Subir entre a memória dos mortos e a ordem da criação
Na Sacra di San Michele, a subida não conduz diretamente à igreja. Antes de alcançar o templo, o peregrino atravessa um espaço que guarda duas imagens quase opostas: a memória da morte e a representação do céu.
O caminho passa pelo Scalone dei Morti, a Escadaria dos Mortos, e chega ao Portale dello Zodiaco, o Portal do Zodíaco. Entre um e outro, a arquitetura faz o peregrino recordar que é mortal sem deixar de olhar para uma criação maior do que ele.
A resposta não está em procurar mensagens ocultas na pedra, mas em permitir que a subida coloque a vida em proporção.
Cento e oitenta degraus que não deixam esquecer
O Scalone é uma passagem íngreme construída no interior do grande basamento que sustenta a igreja. Hoje, o próprio santuário informa que a escadaria possui 180 degraus.
Seu nome vem de uma memória concreta. Até 1936, alguns esqueletos de monges eram conservados em uma nicchia central. O espaço também foi utilizado para sepulturas de abades, benfeitores e outras pessoas ligadas ao mosteiro. Restam atualmente algumas estruturas funerárias que recordam essa função.
A tradição cristã nunca precisou negar a morte para anunciar a esperança. Recordar o fim da vida pode purificar a pressa, relativizar vaidades e devolver importância ao que permanece.
A escadaria ensina isso com o corpo: cada passo sobe, mas os mortos permanecem na memória.
Um portal chamado Zodíaco
No alto da escadaria aparece uma das obras mais conhecidas da Sacra. O santuário data o Portal do Zodíaco de 1128–1130 e o atribui ao mestre Nicolao, cuja assinatura é preservada no conjunto.
O nome pode causar estranhamento ao leitor moderno.

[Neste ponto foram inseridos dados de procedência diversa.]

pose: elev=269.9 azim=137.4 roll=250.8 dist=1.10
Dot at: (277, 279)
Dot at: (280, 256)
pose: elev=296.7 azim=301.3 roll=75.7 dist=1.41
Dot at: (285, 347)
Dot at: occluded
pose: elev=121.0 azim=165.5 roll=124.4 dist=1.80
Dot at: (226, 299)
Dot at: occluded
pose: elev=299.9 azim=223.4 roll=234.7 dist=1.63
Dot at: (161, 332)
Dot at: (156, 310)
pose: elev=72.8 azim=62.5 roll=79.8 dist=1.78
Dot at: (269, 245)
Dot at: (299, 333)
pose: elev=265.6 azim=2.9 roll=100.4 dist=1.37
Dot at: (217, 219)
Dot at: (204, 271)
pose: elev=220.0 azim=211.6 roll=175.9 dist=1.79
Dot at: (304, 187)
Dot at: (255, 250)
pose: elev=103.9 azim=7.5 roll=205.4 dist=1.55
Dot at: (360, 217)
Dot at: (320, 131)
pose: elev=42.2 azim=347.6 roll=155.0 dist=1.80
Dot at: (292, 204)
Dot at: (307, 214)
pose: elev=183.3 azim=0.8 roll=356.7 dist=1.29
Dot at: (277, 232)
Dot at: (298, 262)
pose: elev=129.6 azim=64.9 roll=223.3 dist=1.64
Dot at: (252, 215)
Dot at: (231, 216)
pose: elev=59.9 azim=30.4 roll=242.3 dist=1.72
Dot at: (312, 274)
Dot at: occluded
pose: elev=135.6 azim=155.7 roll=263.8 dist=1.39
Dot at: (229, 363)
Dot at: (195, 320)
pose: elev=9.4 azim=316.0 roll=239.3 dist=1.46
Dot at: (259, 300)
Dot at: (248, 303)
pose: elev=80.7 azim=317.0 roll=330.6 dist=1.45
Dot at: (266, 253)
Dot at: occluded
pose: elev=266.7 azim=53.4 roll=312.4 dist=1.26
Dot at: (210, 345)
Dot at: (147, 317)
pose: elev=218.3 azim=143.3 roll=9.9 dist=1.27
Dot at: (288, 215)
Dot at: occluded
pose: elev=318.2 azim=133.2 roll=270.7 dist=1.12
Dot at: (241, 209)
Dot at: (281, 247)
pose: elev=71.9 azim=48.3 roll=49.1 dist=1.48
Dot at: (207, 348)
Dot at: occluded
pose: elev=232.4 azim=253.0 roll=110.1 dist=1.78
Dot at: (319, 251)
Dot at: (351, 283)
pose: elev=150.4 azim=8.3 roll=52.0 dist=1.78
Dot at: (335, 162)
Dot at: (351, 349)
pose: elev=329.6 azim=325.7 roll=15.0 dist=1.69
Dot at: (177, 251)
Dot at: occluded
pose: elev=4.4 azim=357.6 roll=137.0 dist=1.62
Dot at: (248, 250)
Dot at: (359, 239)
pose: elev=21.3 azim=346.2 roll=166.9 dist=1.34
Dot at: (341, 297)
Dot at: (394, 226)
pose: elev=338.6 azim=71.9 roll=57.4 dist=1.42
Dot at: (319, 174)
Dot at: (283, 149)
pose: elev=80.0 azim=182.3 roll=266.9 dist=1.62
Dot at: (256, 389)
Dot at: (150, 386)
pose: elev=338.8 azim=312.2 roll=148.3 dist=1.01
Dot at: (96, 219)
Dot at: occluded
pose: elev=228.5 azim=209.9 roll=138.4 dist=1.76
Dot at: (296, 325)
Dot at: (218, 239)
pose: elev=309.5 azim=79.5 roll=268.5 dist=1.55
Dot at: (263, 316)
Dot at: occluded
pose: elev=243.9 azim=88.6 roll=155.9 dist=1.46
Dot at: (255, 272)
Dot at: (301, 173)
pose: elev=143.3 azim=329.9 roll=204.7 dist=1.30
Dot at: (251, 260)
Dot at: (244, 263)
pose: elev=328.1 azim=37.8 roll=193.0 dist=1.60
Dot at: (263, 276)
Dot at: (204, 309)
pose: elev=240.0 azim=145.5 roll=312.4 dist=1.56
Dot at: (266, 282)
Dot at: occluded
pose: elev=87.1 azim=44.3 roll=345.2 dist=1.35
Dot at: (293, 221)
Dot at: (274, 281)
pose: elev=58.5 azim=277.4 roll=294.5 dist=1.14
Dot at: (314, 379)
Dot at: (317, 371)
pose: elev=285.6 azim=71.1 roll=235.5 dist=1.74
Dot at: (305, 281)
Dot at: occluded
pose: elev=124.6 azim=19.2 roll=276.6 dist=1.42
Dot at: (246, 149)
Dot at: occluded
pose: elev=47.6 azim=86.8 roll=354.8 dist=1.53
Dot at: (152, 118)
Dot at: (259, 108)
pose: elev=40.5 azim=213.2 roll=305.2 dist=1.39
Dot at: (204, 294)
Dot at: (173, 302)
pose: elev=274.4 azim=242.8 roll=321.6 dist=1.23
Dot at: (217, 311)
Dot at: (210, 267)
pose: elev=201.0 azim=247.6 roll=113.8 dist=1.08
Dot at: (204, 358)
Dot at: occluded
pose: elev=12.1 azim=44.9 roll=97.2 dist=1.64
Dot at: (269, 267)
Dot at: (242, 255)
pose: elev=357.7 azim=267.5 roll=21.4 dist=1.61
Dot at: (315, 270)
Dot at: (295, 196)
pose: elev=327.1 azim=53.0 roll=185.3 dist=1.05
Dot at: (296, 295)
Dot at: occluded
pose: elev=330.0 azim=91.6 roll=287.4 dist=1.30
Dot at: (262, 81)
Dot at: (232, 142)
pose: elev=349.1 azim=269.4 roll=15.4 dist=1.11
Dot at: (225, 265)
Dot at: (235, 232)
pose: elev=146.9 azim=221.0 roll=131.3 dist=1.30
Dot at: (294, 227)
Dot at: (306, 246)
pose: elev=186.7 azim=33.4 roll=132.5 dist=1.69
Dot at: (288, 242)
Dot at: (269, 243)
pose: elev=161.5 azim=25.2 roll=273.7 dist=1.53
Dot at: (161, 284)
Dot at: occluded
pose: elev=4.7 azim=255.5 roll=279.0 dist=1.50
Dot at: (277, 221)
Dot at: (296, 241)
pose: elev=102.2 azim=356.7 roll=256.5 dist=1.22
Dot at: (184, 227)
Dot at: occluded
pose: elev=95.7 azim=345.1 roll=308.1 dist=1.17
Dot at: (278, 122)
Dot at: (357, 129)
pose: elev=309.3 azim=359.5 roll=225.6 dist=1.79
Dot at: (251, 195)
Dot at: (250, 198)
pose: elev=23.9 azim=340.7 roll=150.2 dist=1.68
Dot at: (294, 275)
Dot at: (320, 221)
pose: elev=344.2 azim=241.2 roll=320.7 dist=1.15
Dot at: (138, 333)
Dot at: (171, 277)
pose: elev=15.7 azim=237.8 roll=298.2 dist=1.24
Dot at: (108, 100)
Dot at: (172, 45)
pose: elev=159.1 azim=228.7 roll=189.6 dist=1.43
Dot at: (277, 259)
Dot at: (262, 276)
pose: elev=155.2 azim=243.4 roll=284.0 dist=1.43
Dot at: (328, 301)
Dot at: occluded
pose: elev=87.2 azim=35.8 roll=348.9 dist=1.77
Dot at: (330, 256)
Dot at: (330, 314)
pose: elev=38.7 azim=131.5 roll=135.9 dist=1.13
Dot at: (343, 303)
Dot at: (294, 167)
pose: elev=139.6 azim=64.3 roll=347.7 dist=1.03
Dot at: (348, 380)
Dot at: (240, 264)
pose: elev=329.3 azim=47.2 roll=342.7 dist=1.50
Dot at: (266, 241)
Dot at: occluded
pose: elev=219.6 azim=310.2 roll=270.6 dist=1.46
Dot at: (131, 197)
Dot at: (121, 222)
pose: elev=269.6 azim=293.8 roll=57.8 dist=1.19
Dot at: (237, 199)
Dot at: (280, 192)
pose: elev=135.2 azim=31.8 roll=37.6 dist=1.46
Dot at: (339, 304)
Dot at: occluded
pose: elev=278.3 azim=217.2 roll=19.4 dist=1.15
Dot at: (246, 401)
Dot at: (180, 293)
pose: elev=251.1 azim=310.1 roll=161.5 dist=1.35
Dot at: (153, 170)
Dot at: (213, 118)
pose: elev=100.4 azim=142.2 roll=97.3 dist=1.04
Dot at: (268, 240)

No lado direito aparecem os doze signos do zodíaco; no esquerdo, constelações. Há ainda animais, figuras humanas, cenas bíblicas e motivos vegetais.
Nada disso exige interpretar o portal como aprovação cristã de horóscopos ou práticas astrológicas. O zodíaco também pertence à antiga linguagem dos ciclos do ano, do céu visível e da passagem do tempo. Em contexto cristão, a criação inteira permanece criatura.
É essa ordem que interessa ao peregrino: estrelas, estações e homens não ocupam o lugar de Deus.
Da sepultura ao céu esculpido
A sequência espacial é espiritualmente fecunda. Primeiro, o visitante passa por um ambiente marcado pela memória dos mortos. Depois, encontra um portal coberto por sinais do céu, do tempo e da criação. Finalmente, continua em direção à igreja.
Não precisamos afirmar que o arquiteto planejou uma catequese em três atos para perceber o que essa experiência pode suscitar hoje. O lugar oferece ao corpo uma meditação possível: somos mortais, vivemos dentro de um universo que não controlamos e caminhamos para Deus.
São Miguel se encaixa profundamente nessa pedagogia. Seu próprio nome, tradicionalmente compreendido como “Quem como Deus?”, impede que qualquer criatura seja absolutizada. Nem a morte é senhora definitiva. Nem os astros governam a liberdade humana. Nem o homem é medida de todas as coisas.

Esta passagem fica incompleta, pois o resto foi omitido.